National elections council says recall petition lacks signatures to be valid



Associated Press

March 3, 2004

CARACAS, Venezuela - Venezuela's elections council ruled yesterday that the opposition lacked enough signatures to force a recall referendum against President Hugo Chavez. Rioting over the issue spread from Caracas to other cities.

Chavez opponents say they submitted more than 3.4 million signatures. About 2.4 million are needed for a recall election.

But council President Francisco Carrasquero announced that just 1.83 million signatures were valid. An additional 876,016 signatures might be valid - if citizens confirm that they indeed signed the petition, Carrasquero said.

The council said voters whose signatures were under dispute would have March 18-22 to report to voting centers to confirm they had signed the petition.

Venezuela's opposition claims that such a monumental task, involving hundreds of thousands of citizens, could indefinitely postpone the referendum or derail it entirely.

Even before the announcement, protests surged as the opposition anticipated it. National guard troops in armored personnel carriers rolled through several cities as demonstrators burned tires and hurled rocks and gasoline bombs at soldiers.

Protests were reported in at least 10 other cities, including the industrial centers of Valencia and Barquisimeto and the western oil city of Maracaibo.

Chavez's foes have been blocking traffic throughout Caracas since Friday to protest what they view as a government plot to derail the referendum - their last chance of legally ousting Chavez before the next elections in 2006.

At least one person has been killed and 60 wounded since Friday. Dozens have been arrested.

Venezuelans had been waiting since Sunday for the council to release its findings.

The opposition tried to dislodge Chavez, a populist leftist first elected in 1998, through a short-lived coup in 2002 and a general strike that dragged on for two months last year.

Prodded by the Organization of American States and the U.S.-based Carter Center, the government and the opposition agreed in May on ground rules for a recall referendum.

The petitions were delivered in December. But electoral authorities delayed an announcement on whether the recall effort could go ahead.

If Chavez loses in a referendum held before mid-August, the midway point for his term, new presidential elections must be held. But if he loses in a vote held after mid-August, Vice President Jose Vicente Rangel would take over for the rest of his term.

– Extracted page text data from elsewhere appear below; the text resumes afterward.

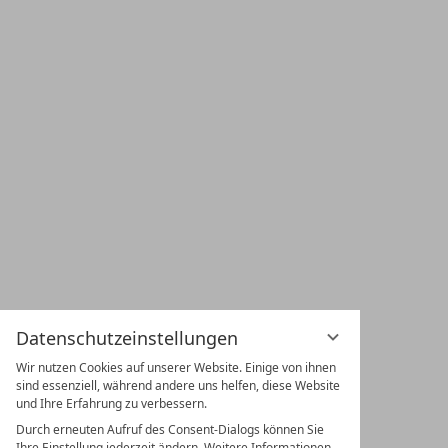
Hotel Langenwaldsee
Familie Kaltenbach
Straßburger Straße 99
72250 Freudenstadt im Schwarzwald
info@hotel-langenwaldsee.de
www.hotel-langenwaldsee.de
Datenschutzeinstellungen
+49 7441 88 93-0
Wir nutzen Cookies auf unserer Website. Einige von ihnen
sind essenziell, während andere uns helfen, diese Website
und Ihre Erfahrung zu verbessern.
Durch erneuten Aufruf des Consent-Dialogs können Sie
Ihre Einstellung jederzeit ändern. Weitere Informationen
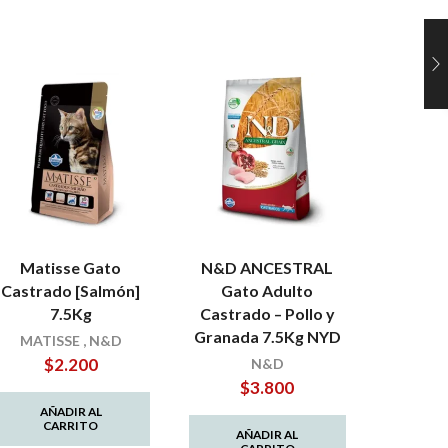
Matisse Gato
N&D ANCESTRAL
Formu
Castrado [Salmón]
Gato Adulto
Fresh
7.5Kg
Castrado – Pollo y
Senior 
Granada 7.5Kg NYD
MATISSE
,
N&D
FORMU
$
2.200
$
N&D
$
3.800
AÑADIR AL
AÑ
CARRITO
C
AÑADIR AL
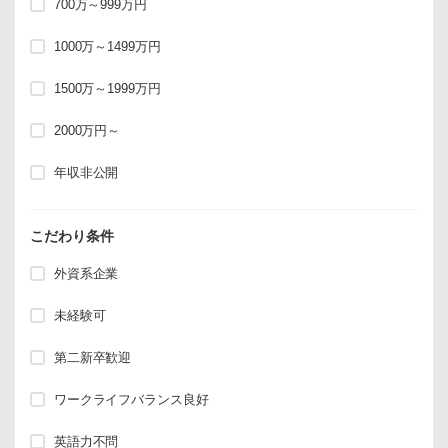
700万～999万円
1000万～1499万円
1500万～1999万円
2000万円～
年収非公開
こだわり条件
外資系企業
未経験可
第二新卒歓迎
ワークライフバランス良好
英語力不問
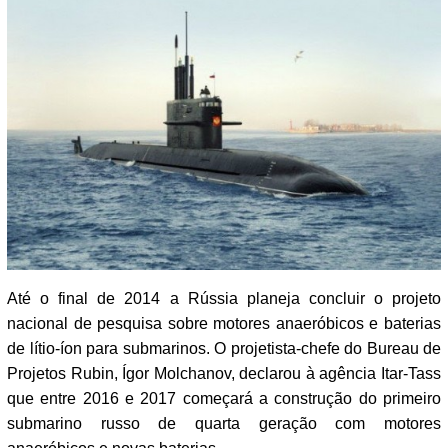
Até o final de 2014 a Rússia planeja concluir o projeto
nacional de pesquisa sobre motores anaeróbicos e baterias
de lítio-íon para submarinos. O projetista-chefe do Bureau de
Projetos Rubin, Ígor Molchanov, declarou à agência Itar-Tass
que entre 2016 e 2017 começará a construção do primeiro
submarino russo de quarta geração com motores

Opponents fear if that happens, Chavez would merely rule behind his right-hand man for the rest of his term, which ends in January 2007.

The opposition accuses the elections council of belatedly changing the rules to disqualify hundreds of thousands of signatures. The council says observers were told not to allow voters to simply sign already filled-out forms. But thousands of signatures were delivered that way.

Still, the OAS, Carter Center, Argentina, Brazil and other countries have urged Venezuela to overlook glitches and respect the apparent will of voters. Chavez - re-elected to a six-year term in 2000 - rejects their pleas as foreign interference and insists the petition is invalid because of fraud.